Release 0.5.1 with new features, datasets and models, including support for sentence transformers, transformer embeddings for arbitrary length sentences, new Dutch NER models, new tasks and more refactorings of evaluation and training routines to better organize the code!

New Features and Enhancements:

TransformerWordEmbeddings can now process long sentences (#1680)

Adds a heuristic as a workaround to the max sequence length of some transformer embeddings, making it possible to now embed sequences of arbitrary length if you set allow_long_sentences=True, like so:

TransformerWordEmbeddings(
        allow_long_sentences=True, # set allow_long_sentences to True to enable this features
),

Setting random seeds (#1671)

It is now possible to set seeds when loading and downsampling corpora, so that the sample is always the same:

# set a random seed 
import random
random.seed(4)

# load and downsample corpus
corpus = SENTEVAL_MR(filter_if_longer_than=50).downsample(0.1)

# print first sentence of dev and test 
print(corpus.dev[0])
print(corpus.test[0])

Make reprojection layer optional (#1676)

Makes the reprojection layer optional in SequenceTagger. You can control this behavior through the reproject_embeddings parameter. If you set it to True, embeddings are reprojected via linear map to identical size. If set to False, no reprojection happens. If you set this parameter to an integer, the linear map maps embedding vectors to vectors of this size.

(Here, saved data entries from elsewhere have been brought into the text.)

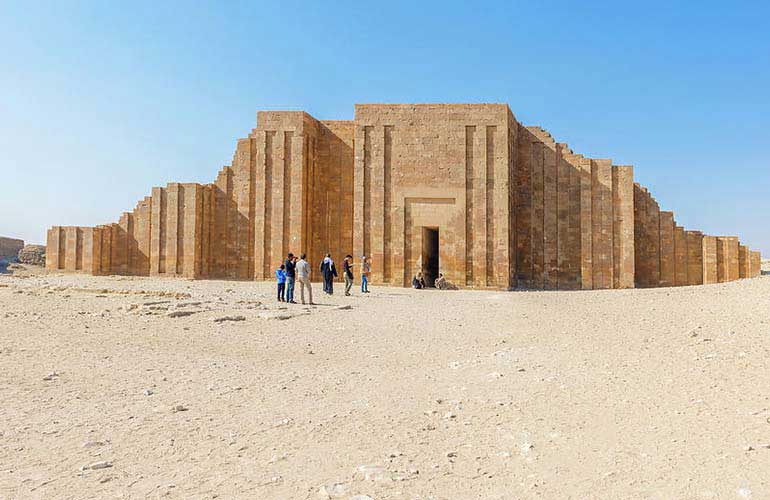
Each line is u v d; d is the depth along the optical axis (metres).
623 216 38.59
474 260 36.09
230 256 40.28
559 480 5.36
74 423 7.38
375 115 37.47
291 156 38.53
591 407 7.71
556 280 39.09
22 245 53.84
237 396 8.84
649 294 21.38
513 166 38.47
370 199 37.25
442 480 5.43
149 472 5.73
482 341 13.77
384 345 13.55
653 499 4.84
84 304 20.31
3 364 10.75
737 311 14.44
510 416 7.52
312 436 6.88
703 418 6.91
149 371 10.55
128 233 41.31
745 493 4.77
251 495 5.14
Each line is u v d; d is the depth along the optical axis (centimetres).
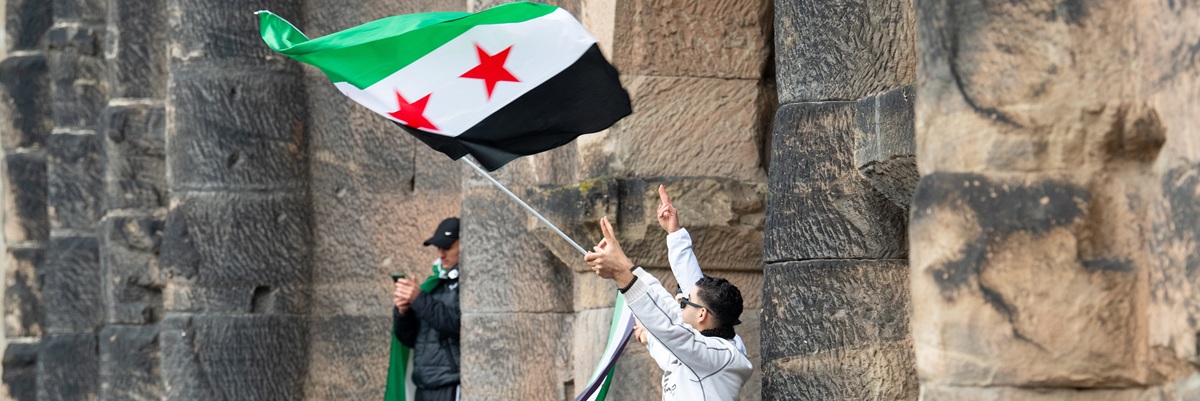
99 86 1175
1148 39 342
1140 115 343
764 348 557
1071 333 343
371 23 536
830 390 536
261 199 918
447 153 527
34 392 1258
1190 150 331
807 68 546
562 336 739
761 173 679
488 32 521
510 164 747
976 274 346
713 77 679
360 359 917
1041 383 344
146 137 1040
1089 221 344
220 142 916
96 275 1161
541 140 526
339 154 927
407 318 765
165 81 1049
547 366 738
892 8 532
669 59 674
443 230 775
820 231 541
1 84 1283
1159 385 344
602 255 481
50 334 1168
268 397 915
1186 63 331
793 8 552
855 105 534
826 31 543
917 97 367
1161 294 339
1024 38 347
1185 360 332
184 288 918
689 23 675
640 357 671
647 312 478
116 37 1050
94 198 1168
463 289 759
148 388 1020
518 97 523
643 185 659
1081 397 347
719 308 507
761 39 682
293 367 920
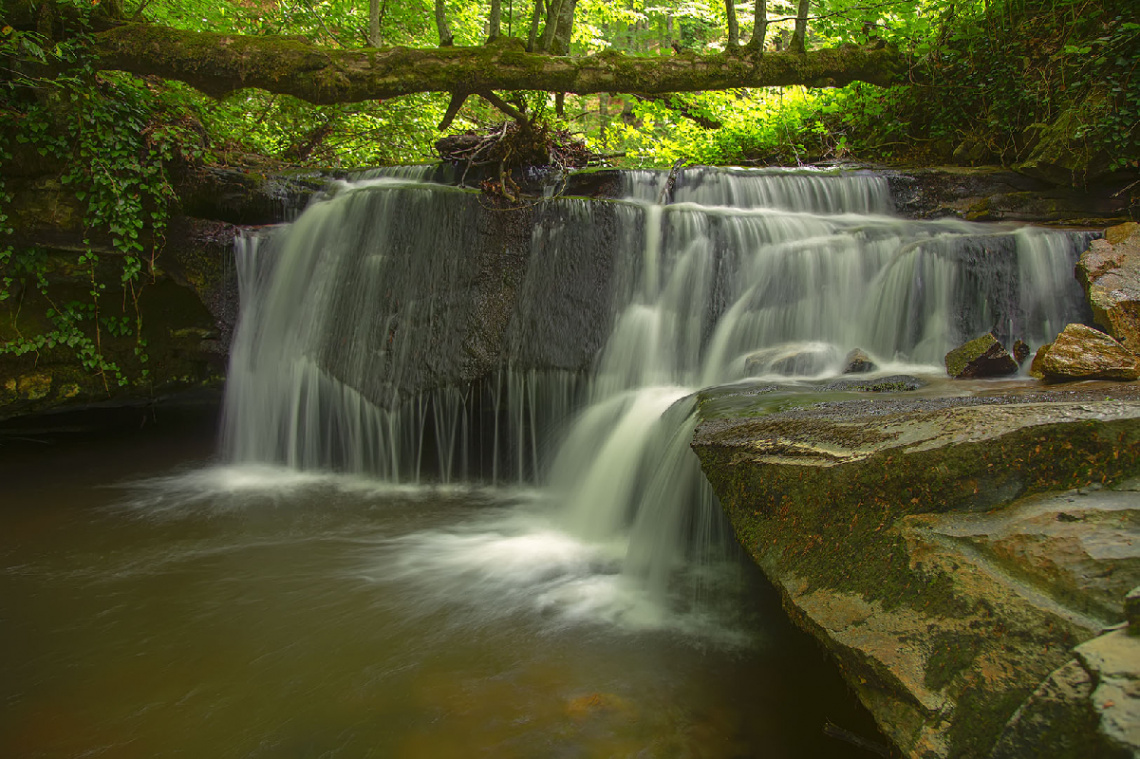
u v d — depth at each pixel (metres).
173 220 7.27
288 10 10.37
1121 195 7.18
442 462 6.58
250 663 3.28
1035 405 2.53
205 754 2.65
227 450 7.13
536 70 6.82
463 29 12.25
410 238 6.62
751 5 14.51
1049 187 7.45
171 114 7.48
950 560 2.21
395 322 6.54
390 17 11.52
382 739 2.72
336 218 6.88
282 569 4.40
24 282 6.96
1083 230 6.03
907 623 2.20
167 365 7.90
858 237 6.27
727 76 7.31
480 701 2.97
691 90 7.34
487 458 6.62
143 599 3.96
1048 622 1.89
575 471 5.77
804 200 7.83
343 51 6.64
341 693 3.04
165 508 5.61
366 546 4.82
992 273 5.89
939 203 7.66
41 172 6.73
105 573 4.32
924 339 5.90
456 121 11.93
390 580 4.23
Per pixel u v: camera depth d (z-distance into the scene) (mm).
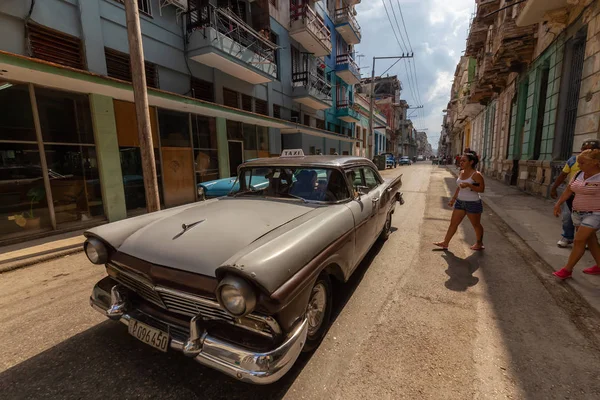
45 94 5785
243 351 1623
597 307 2705
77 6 6477
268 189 3184
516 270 3705
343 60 23000
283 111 15336
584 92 6246
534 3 6992
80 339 2504
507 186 11344
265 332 1713
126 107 7172
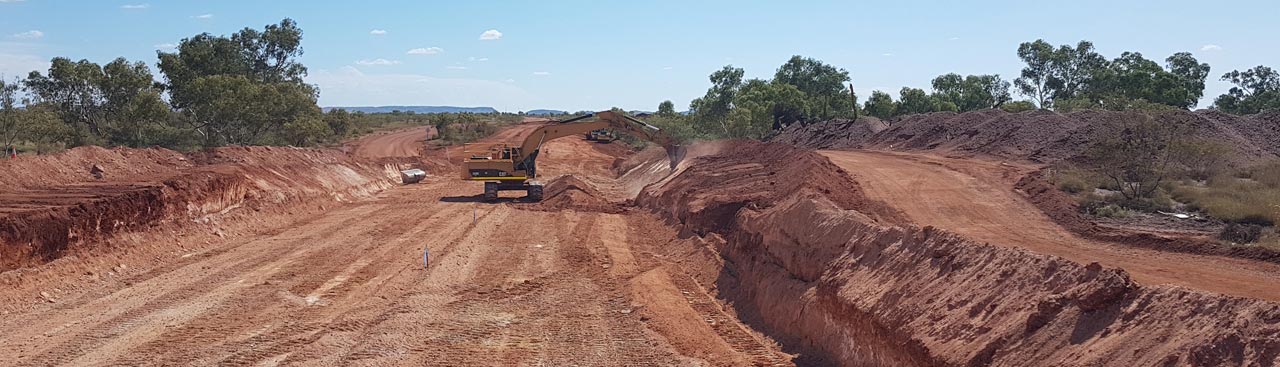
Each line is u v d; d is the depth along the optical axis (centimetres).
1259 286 1462
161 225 2922
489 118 17175
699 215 3053
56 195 2706
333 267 2653
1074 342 1103
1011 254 1366
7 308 2025
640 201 4309
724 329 1948
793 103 9006
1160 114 2952
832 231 1944
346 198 4634
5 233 2211
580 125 4675
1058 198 2725
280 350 1766
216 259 2759
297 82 9338
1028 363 1123
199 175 3375
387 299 2253
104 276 2425
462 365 1678
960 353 1232
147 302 2162
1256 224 2222
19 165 3122
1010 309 1247
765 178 3456
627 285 2427
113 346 1777
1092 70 9475
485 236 3291
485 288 2395
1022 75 10112
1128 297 1106
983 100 10062
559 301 2247
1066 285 1195
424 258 2803
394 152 8338
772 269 2167
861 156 4700
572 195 4409
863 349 1520
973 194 2925
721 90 10000
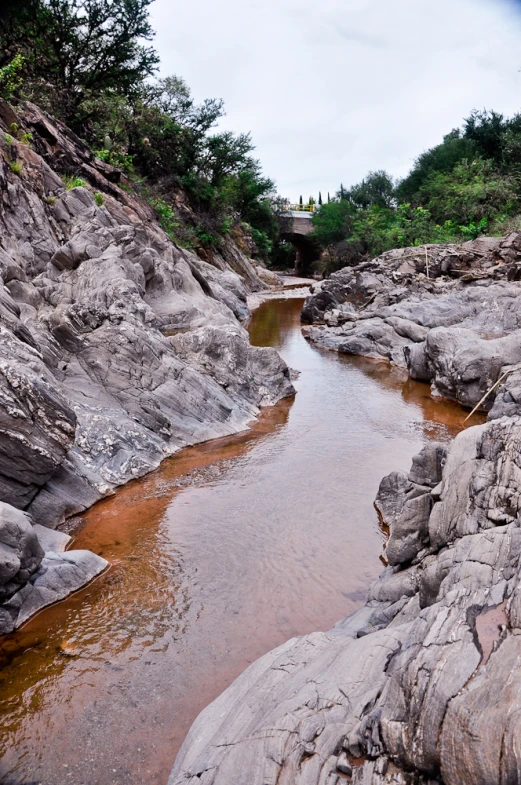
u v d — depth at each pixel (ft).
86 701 18.56
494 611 13.12
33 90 97.40
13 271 45.47
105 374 40.42
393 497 30.96
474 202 143.13
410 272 103.09
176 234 121.29
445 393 54.70
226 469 36.96
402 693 12.51
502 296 72.02
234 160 155.43
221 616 22.70
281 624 22.18
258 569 25.86
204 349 50.01
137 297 48.49
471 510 19.35
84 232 56.90
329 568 25.93
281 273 232.12
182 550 27.45
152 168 138.51
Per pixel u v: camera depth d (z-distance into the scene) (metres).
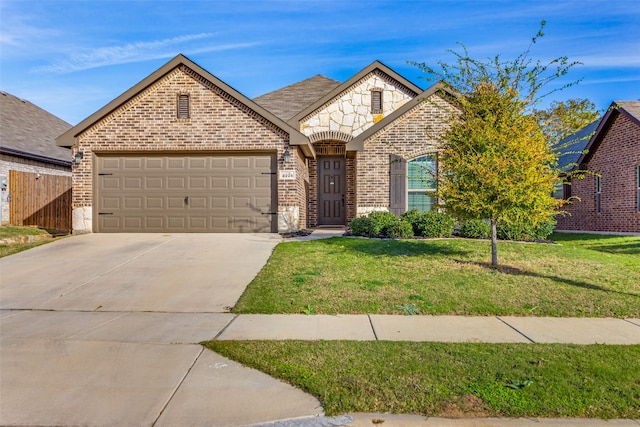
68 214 17.36
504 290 7.00
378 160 13.82
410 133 13.80
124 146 12.88
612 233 15.99
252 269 8.52
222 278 7.90
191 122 12.91
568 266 8.82
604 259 9.86
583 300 6.54
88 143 12.91
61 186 17.19
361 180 13.84
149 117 12.94
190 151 12.92
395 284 7.32
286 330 5.28
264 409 3.42
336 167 17.09
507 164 7.84
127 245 10.84
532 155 7.83
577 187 18.48
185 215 13.00
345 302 6.39
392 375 3.89
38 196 16.34
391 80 16.31
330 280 7.55
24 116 20.62
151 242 11.25
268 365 4.16
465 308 6.15
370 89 16.30
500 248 10.67
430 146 13.73
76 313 6.10
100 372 4.11
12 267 8.73
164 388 3.78
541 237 12.19
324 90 19.08
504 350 4.52
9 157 16.28
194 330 5.32
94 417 3.33
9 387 3.80
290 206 12.94
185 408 3.45
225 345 4.71
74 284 7.57
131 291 7.16
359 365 4.12
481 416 3.28
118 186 12.99
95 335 5.16
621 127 15.91
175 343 4.87
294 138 12.85
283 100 18.33
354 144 13.71
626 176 15.68
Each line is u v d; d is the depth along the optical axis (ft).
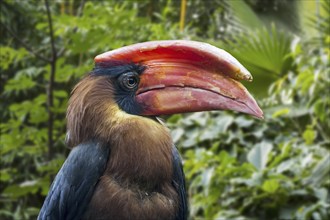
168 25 42.98
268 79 34.91
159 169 15.01
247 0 36.19
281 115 33.78
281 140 32.91
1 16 43.42
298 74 33.73
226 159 30.58
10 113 42.80
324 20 34.63
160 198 14.99
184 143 34.14
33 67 41.04
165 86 15.23
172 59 15.28
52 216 15.58
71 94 15.58
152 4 47.14
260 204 29.91
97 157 15.03
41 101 33.73
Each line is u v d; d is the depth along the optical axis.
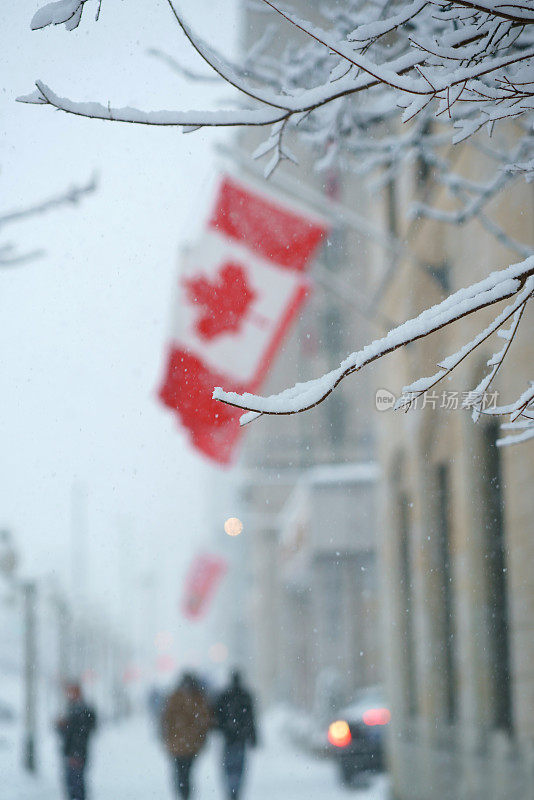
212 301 12.04
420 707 17.55
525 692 11.50
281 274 11.93
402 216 18.52
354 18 7.08
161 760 25.47
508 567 12.11
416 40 4.54
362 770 23.05
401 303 17.62
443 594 16.44
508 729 12.93
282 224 11.94
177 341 12.10
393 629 21.09
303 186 12.89
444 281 14.86
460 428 13.76
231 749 16.92
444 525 16.48
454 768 14.96
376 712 23.48
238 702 17.05
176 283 12.03
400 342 4.17
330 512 36.12
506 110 4.88
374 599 42.84
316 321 50.75
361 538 35.97
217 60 4.46
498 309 11.28
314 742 29.81
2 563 31.80
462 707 14.53
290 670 60.44
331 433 54.53
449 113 4.78
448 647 16.55
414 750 18.14
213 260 11.99
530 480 11.07
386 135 9.66
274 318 11.95
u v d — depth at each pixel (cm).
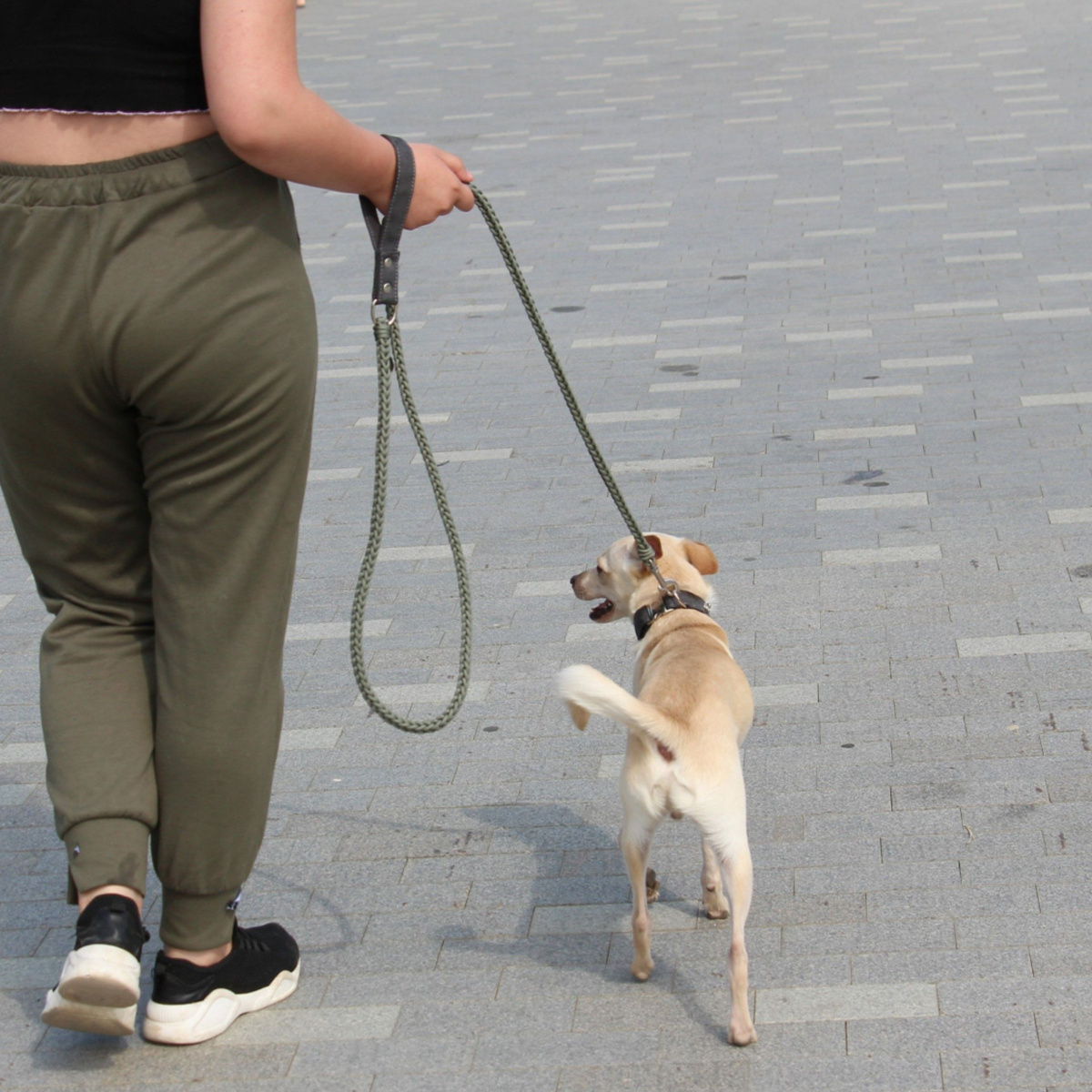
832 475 680
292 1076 334
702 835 403
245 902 409
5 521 732
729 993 353
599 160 1301
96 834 312
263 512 313
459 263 1076
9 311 288
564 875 412
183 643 318
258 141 275
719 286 969
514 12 2047
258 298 295
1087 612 532
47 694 326
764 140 1311
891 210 1087
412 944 384
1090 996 336
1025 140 1223
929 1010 337
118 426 304
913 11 1798
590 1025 344
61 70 281
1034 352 803
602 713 344
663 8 1973
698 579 459
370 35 1975
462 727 502
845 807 428
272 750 331
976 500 636
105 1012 304
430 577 621
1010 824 411
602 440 750
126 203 283
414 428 352
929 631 531
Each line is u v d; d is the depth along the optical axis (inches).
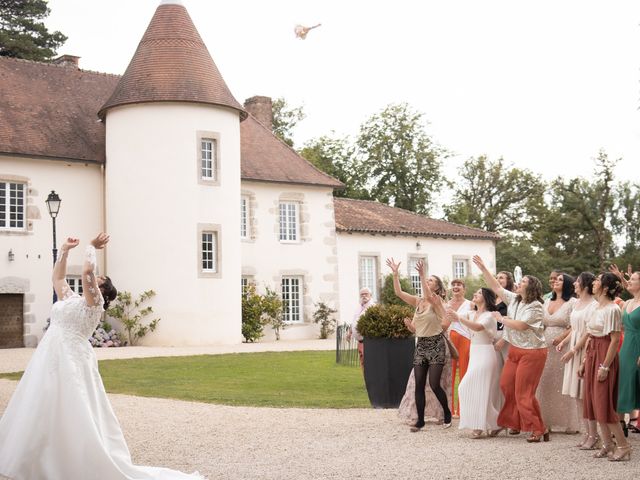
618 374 309.4
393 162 1875.0
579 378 349.1
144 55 1005.8
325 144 1956.2
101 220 1018.1
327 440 351.9
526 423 347.3
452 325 423.8
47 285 971.9
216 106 1006.4
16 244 952.9
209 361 744.3
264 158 1195.9
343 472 282.5
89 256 246.5
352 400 496.1
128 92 984.3
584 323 350.3
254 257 1143.0
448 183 1942.7
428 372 388.2
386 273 1296.8
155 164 973.8
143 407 460.4
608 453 308.7
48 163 981.2
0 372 663.1
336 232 1242.6
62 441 235.6
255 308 1088.2
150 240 968.9
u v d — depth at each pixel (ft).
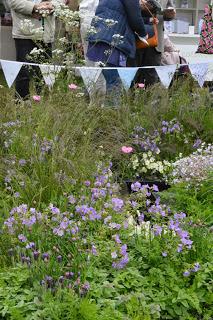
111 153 16.70
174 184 15.40
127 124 18.06
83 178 13.84
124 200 13.24
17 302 9.48
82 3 22.88
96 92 20.03
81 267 10.13
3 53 30.32
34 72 22.00
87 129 16.88
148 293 10.23
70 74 20.80
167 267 10.77
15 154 14.78
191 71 23.47
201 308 10.44
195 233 11.59
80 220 11.50
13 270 10.09
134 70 21.24
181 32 36.91
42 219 10.92
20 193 12.98
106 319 9.22
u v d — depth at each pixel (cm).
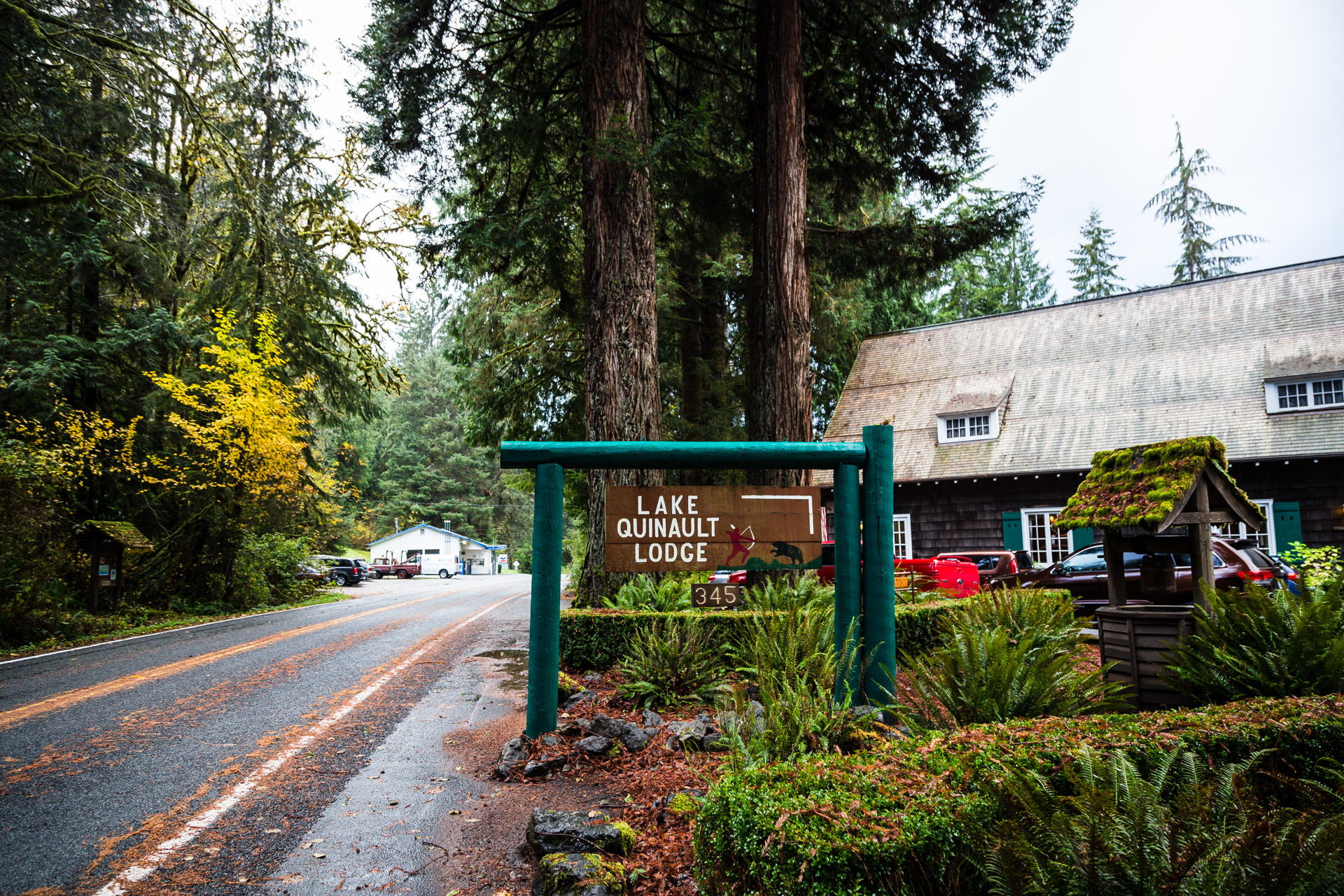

# tagger with standard reprojection
tagger = SequenceTagger(
    hidden_size=256,
    [...]
    reproject_embeddings=True,
)

# tagger without reprojection
tagger = SequenceTagger(
    hidden_size=256,
    [...]
    reproject_embeddings=False,
)

# reprojection to vectors of length 128
tagger = SequenceTagger(
    hidden_size=256,
    [...]
    reproject_embeddings=128,
)

Set label name when predicting (#1671)

You can now optionally specify the "label name" of the predicted label. This may be useful if you want to for instance run two different NER models on the same sentence:

sentence = Sentence('I love Berlin')

# load two NER taggers
tagger_1 = SequenceTagger.load('ner')
tagger_2 = SequenceTagger.load('ontonotes-ner')

# specify label name of tagger_1 to be 'conll03_ner'
tagger_1.predict(sentence, label_name='conll03_ner')

# specify label name of tagger_2 to be 'onto_ner'
tagger_1.predict(sentence, label_name='onto_ner')

print(sentence)

This may be useful if you have multiple ner taggers and wish to tag the same sentence with them. Then you can distinguish between the tags by the taggers. It is also now no longer possible to give the predict method a string - you now must pass a sentence.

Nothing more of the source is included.